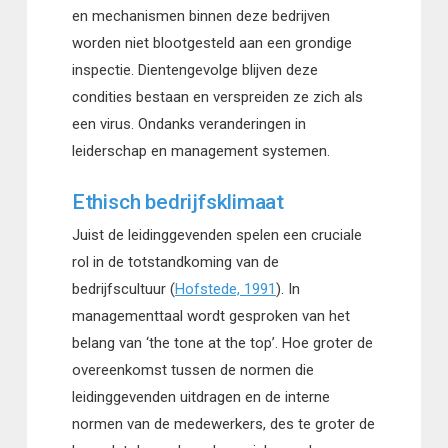
en mechanismen binnen deze bedrijven
worden niet blootgesteld aan een grondige
inspectie. Dientengevolge blijven deze
condities bestaan en verspreiden ze zich als
een virus. Ondanks veranderingen in
leiderschap en management systemen.
Ethisch bedrijfsklimaat
Juist de leidinggevenden spelen een cruciale
rol in de totstandkoming van de
bedrijfscultuur (
Hofstede, 1991
). In
managementtaal wordt gesproken van het
belang van ‘the tone at the top’. Hoe groter de
overeenkomst tussen de normen die
leidinggevenden uitdragen en de interne
normen van de medewerkers, des te groter de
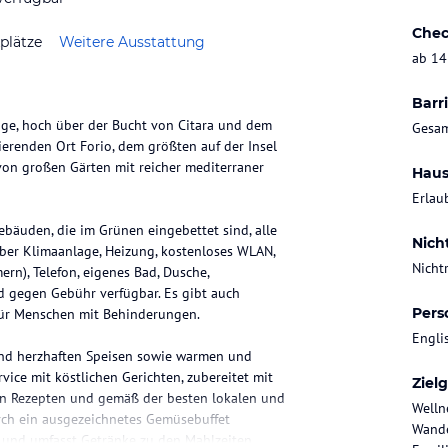
Chec
plätze
Weitere Ausstattung
ab 14
Barri
age, hoch über der Bucht von Citara und dem
Gesam
erenden Ort Forio, dem größten auf der Insel
t von großen Gärten mit reicher mediterraner
Haus
Erlau
ebäuden, die im Grünen eingebettet sind, alle
Nich
über Klimaanlage, Heizung, kostenloses WLAN,
Nicht
rn), Telefon, eigenes Bad, Dusche,
und gegen Gebühr verfügbar. Es gibt auch
Pers
für Menschen mit Behinderungen.
Engli
und herzhaften Speisen sowie warmen und
vice mit köstlichen Gerichten, zubereitet mit
Ziel
chen Rezepten und gemäß der besten lokalen und
Welln
rch ein ausgezeichnetes Gemüsebuffet
Wande
on und umfasst Getränke zu den Mahlzeiten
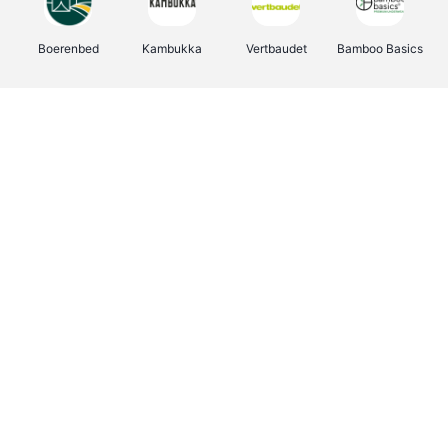
Boerenbed
Kambukka
Vertbaudet
Bamboo Basics
Viator
Deurklinkenshop
Joybuy
OTTO Office
Energie.be
Groepen.be
Name It
Shop like you Give A Damn
Expedia.be
Borgerhoff & Lamberigts
Myprotein
Albelli.be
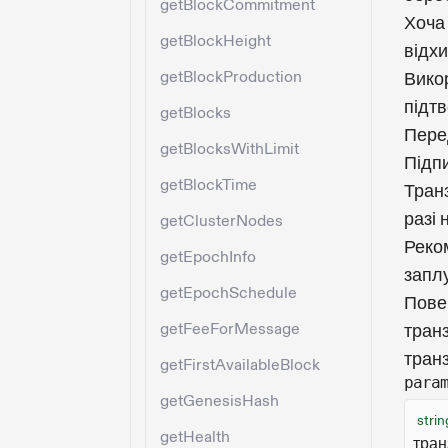
getBlockCommitment
Хоча 
getBlockHeight
відх
getBlockProduction
Вико
підт
getBlocks
Пере
getBlocksWithLimit
Підп
getBlockTime
Транз
разі
getClusterNodes
Реко
getEpochInfo
заплу
getEpochSchedule
Повер
getFeeForMessage
транз
тран
getFirstAvailableBlock
para
getGenesisHash
strin
getHealth
тран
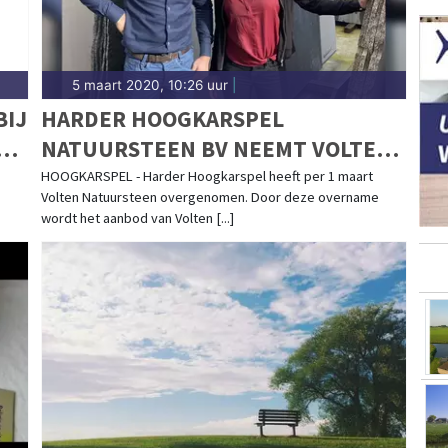
5 maart 2020, 10:26 uur
|
BIJ
HARDER HOOGKARSPEL
D
NATUURSTEEN BV NEEMT VOLTEN
NATUURSTEEN OVER
HOOGKARSPEL - Harder Hoogkarspel heeft per 1 maart
Volten Natuursteen overgenomen. Door deze overname
wordt het aanbod van Volten [...]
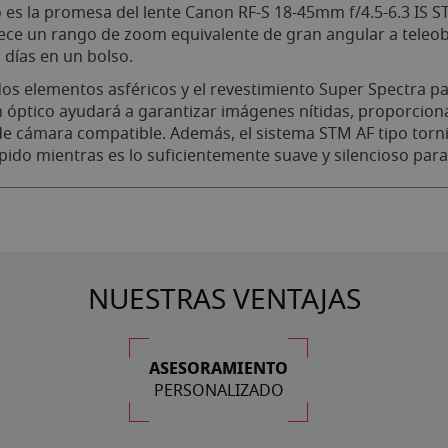
s la promesa del lente Canon RF-S 18-45mm f/4.5-6.3 IS STM
rece un rango de zoom equivalente de gran angular a teleo
s días en un bolso.
os elementos asféricos y el revestimiento Super Spectra par
gen óptico ayudará a garantizar imágenes nítidas, proporci
e cámara compatible. Además, el sistema STM AF tipo torni
ido mientras es lo suficientemente suave y silencioso para 
NUESTRAS VENTAJAS
ASESORAMIENTO
PERSONALIZADO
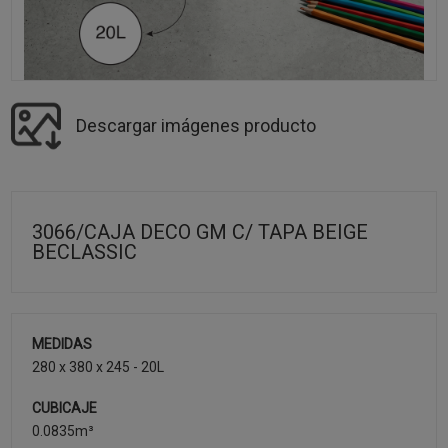
Descargar imágenes producto
3066/CAJA DECO GM C/ TAPA BEIGE
BECLASSIC
MEDIDAS
280 x 380 x 245 - 20L
CUBICAJE
0.0835m³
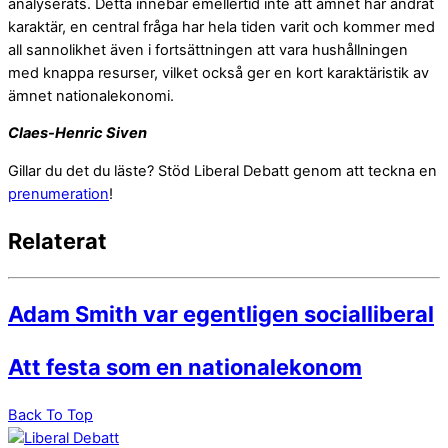
analyserats. Detta innebär emellertid inte att ämnet har ändrat
karaktär, en central fråga har hela tiden varit och kommer med
all sannolikhet även i fortsättningen att vara hushållningen
med knappa resurser, vilket också ger en kort karaktäristik av
ämnet nationalekonomi.
Claes-Henric Siven
Gillar du det du läste? Stöd Liberal Debatt genom att teckna en
prenumeration
!
Relaterat
Adam Smith var egentligen socialliberal
Att festa som en nationalekonom
Back To Top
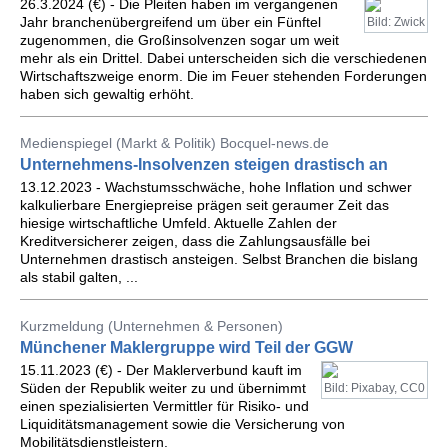
26.3.2024 (€) - Die Pleiten haben im vergangenen
Jahr branchenübergreifend um über ein Fünftel
Bild: Zwick
zugenommen, die Großinsolvenzen sogar um weit
mehr als ein Drittel. Dabei unterscheiden sich die verschiedenen
Wirtschaftszweige enorm. Die im Feuer stehenden Forderungen
haben sich gewaltig erhöht.
Medienspiegel (Markt & Politik) Bocquel-news.de
Unternehmens-Insolvenzen steigen drastisch an
13.12.2023 - Wachstumsschwäche, hohe Inflation und schwer
kalkulierbare Energiepreise prägen seit geraumer Zeit das
hiesige wirtschaftliche Umfeld. Aktuelle Zahlen der
Kreditversicherer zeigen, dass die Zahlungsausfälle bei
Unternehmen drastisch ansteigen. Selbst Branchen die bislang
als stabil galten, ...
Kurzmeldung (Unternehmen & Personen)
Münchener Maklergruppe wird Teil der GGW
15.11.2023 (€) - Der Maklerverbund kauft im
Süden der Republik weiter zu und übernimmt
Bild: Pixabay, CC0
einen spezialisierten Vermittler für Risiko- und
Liquiditätsmanagement sowie die Versicherung von
Mobilitätsdienstleistern.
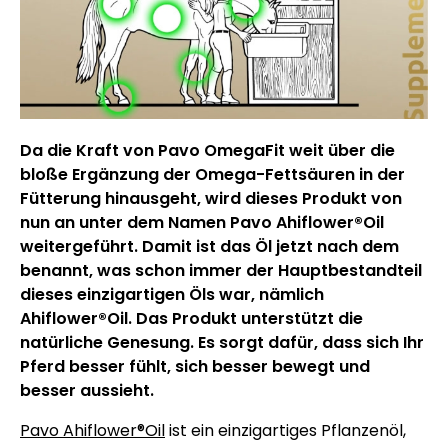
Da die Kraft von Pavo OmegaFit weit über die
bloße Ergänzung der Omega-Fettsäuren in der
Fütterung hinausgeht, wird dieses Produkt von
nun an unter dem Namen Pavo Ahiflower®Oil
weitergeführt. Damit ist das Öl jetzt nach dem
benannt, was schon immer der Hauptbestandteil
dieses einzigartigen Öls war, nämlich
Ahiflower®Oil. Das Produkt unterstützt die
natürliche Genesung. Es sorgt dafür, dass sich Ihr
Pferd besser fühlt, sich besser bewegt und
besser aussieht.
Pavo Ahiflower®Oil
ist ein einzigartiges Pflanzenöl,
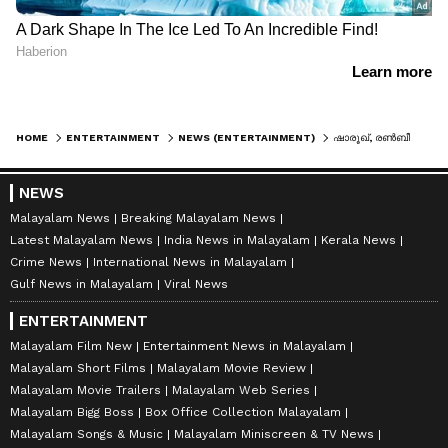
HOME
ENTERTAINMENT
NEWS (ENTERTAINMENT)
ഷാരൂഖ്, രണ്‍ബീര്‍ ചിത്രങ്ങളെ മലര്‍ത്തിയടിച്ച് പെണ്‍പട; ക്രൂ ഒടിടിയിലും വിസ്മയം തീര്‍ക്കുന്നു !
NEWS
Malayalam News
Breaking Malayalam News
Latest Malayalam News
India News in Malayalam
Kerala News
Crime News
International News in Malayalam
Gulf News in Malayalam
Viral News
ENTERTAINMENT
Malayalam Film New
Entertainment News in Malayalam
Malayalam Short Films
Malayalam Movie Review
Malayalam Movie Trailers
Malayalam Web Series
Malayalam Bigg Boss
Box Office Collection Malayalam
Malayalam Songs & Music
Malayalam Miniscreen & TV News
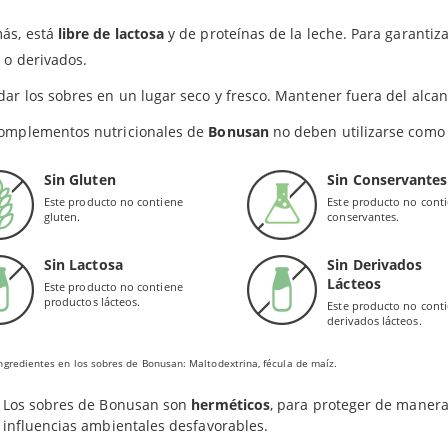
ctobacillus acidophilus
señalar que, en el intervalo de 15 minutos de espera, las bacteri
a el período establecidos en la fecha de caducidad.
ás, está
libre de lactosa
y de proteínas de la leche. Para garantiza
be superarse la dosis diaria expresamente indicada por
Bonusa
fidobacterium bifidum
n probiótico de Bonusan compuesto por
 o derivados.
6 cepas diferentes
: Lacto
bacillus casei, Lactococcus lactis, Lactobacillus rhamnosus y Bif
ar los sobres en un lugar seco y fresco. Mantener fuera del alcan
ctobacillus casei
 Fructooligosacáridos (FOS).
complementos nutricionales de
Bonusan
no deben utilizarse como 
EFICIOS
ctococcus lactis
Sin Gluten
Sin Conservantes
epas que se han utilizado para este producto de Bonusan son
tole
Este producto no contiene
Este producto no cont
ctobacillus rhamnosus
gluten.
conservantes.
care Pro garantiza una mayor tasa de supervivencia en el tracto 
ización. Además:
Sin Lactosa
Sin Derivados
ifidobacterium longum
Lácteos
Este producto no contiene
Las bacterias utilizadas en Darmocare Pro se han cultivado
sin n
productos lácteos.
Este producto no cont
suplemento libre de lactosa y proteínas de la leche.
pletado con Fructooligosacáridos (FOS)
derivados lácteos.
La fécula de maíz y los FOS constituyen una matriz que actúa de
ngredientes en los sobres de Bonusan: Maltodextrina, fécula de maíz.
bacterias.
Los sobres de Bonusan son
herméticos
, para proteger de manera 
influencias ambientales desfavorables.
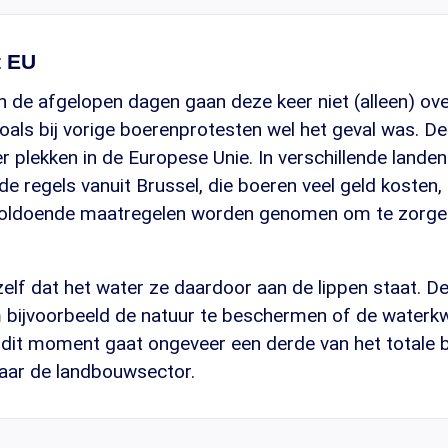
t EU
 de afgelopen dagen gaan deze keer niet (alleen) ov
zoals bij vorige boerenprotesten wel het geval was. D
 plekken in de Europese Unie. In verschillende lande
e regels vanuit Brussel, die boeren veel geld kosten, t
voldoende maatregelen worden genomen om te zorge
elf dat het water ze daardoor aan de lippen staat. D
m bijvoorbeeld de natuur te beschermen of de waterkwa
dit moment gaat ongeveer een derde van het totale 
aar de landbouwsector.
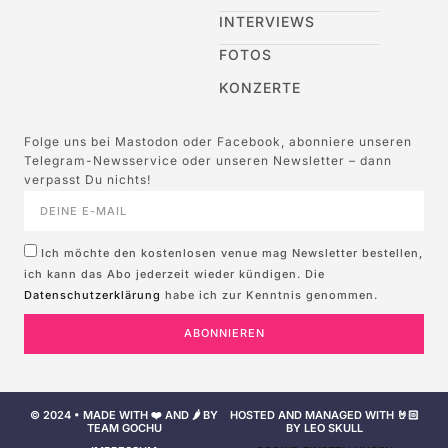
INTERVIEWS
FOTOS
KONZERTE
Folge uns bei Mastodon oder Facebook, abonniere unseren
Telegram-Newsservice oder unseren Newsletter – dann
verpasst Du nichts!
Ich möchte den kostenlosen venue mag Newsletter bestellen,
ich kann das Abo jederzeit wieder kündigen. Die
Datenschutzerklärung
habe ich zur Kenntnis genommen.
ABONNIEREN
© 2024 • MADE WITH ❤️ AND 🌶️ BY
HOSTED AND MANAGED WITH 🤘🏻
TEAM GOCHU
BY LEO SKULL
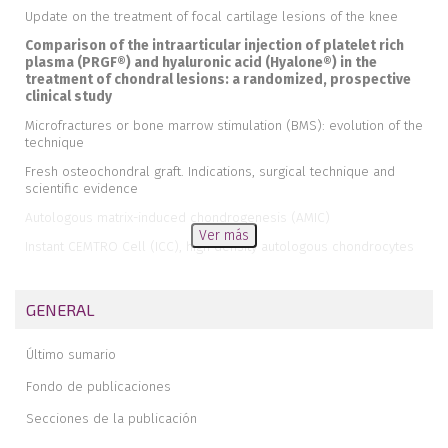
Update on the treatment of focal cartilage lesions of the knee
Comparison of the intraarticular injection of platelet rich
plasma (PRGF®) and hyaluronic acid (Hyalone®) in the
treatment of chondral lesions: a randomized, prospective
clinical study
Microfractures or bone marrow stimulation (BMS): evolution of the
technique
Fresh osteochondral graft. Indications, surgical technique and
scientific evidence
Autologous matrix-induced chondrogenesis (AMIC)
Ver más
Instant CEMTRO Cell (ICC), high density autologous chondrocytes
implantation
Regeneration of joint cartilage: perspectives and future
GENERAL
Autologous chondrocyte implant surgery of the knee
Full thickness chondral ulcers of the patella and femoral condyle
Último sumario
of the knee
Fondo de publicaciones
Secciones de la publicación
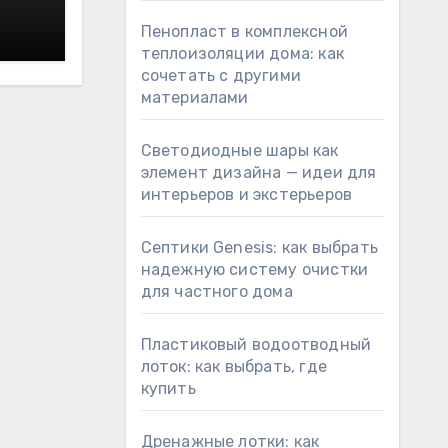
Пенопласт в комплексной
теплоизоляции дома: как
сочетать с другими
материалами
Светодиодные шары как
элемент дизайна — идеи для
интерьеров и экстерьеров
Септики Genesis: как выбрать
надежную систему очистки
для частного дома
Пластиковый водоотводный
лоток: как выбрать, где
купить
Дренажные лотки: как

▸ Task prompt
Going by the data above, give back only the lines from the one containing "Kurzmeldung (Unternehmen & Personen)" through the one containing "bloße Ergänzung der Omega-Fettsäuren in der", exactly as they stand, both ends included and no images.

▸ Output for this task
Kurzmeldung (Unternehmen & Personen)
Münchener Maklergruppe wird Teil der GGW
15.11.2023 (€) - Der Maklerverbund kauft im
Süden der Republik weiter zu und übernimmt
Bild: Pixabay, CC0
einen spezialisierten Vermittler für Risiko- und
Liquiditätsmanagement sowie die Versicherung von
Mobilitätsdienstleistern.
Da die Kraft von Pavo OmegaFit weit über die
bloße Ergänzung der Omega-Fettsäuren in der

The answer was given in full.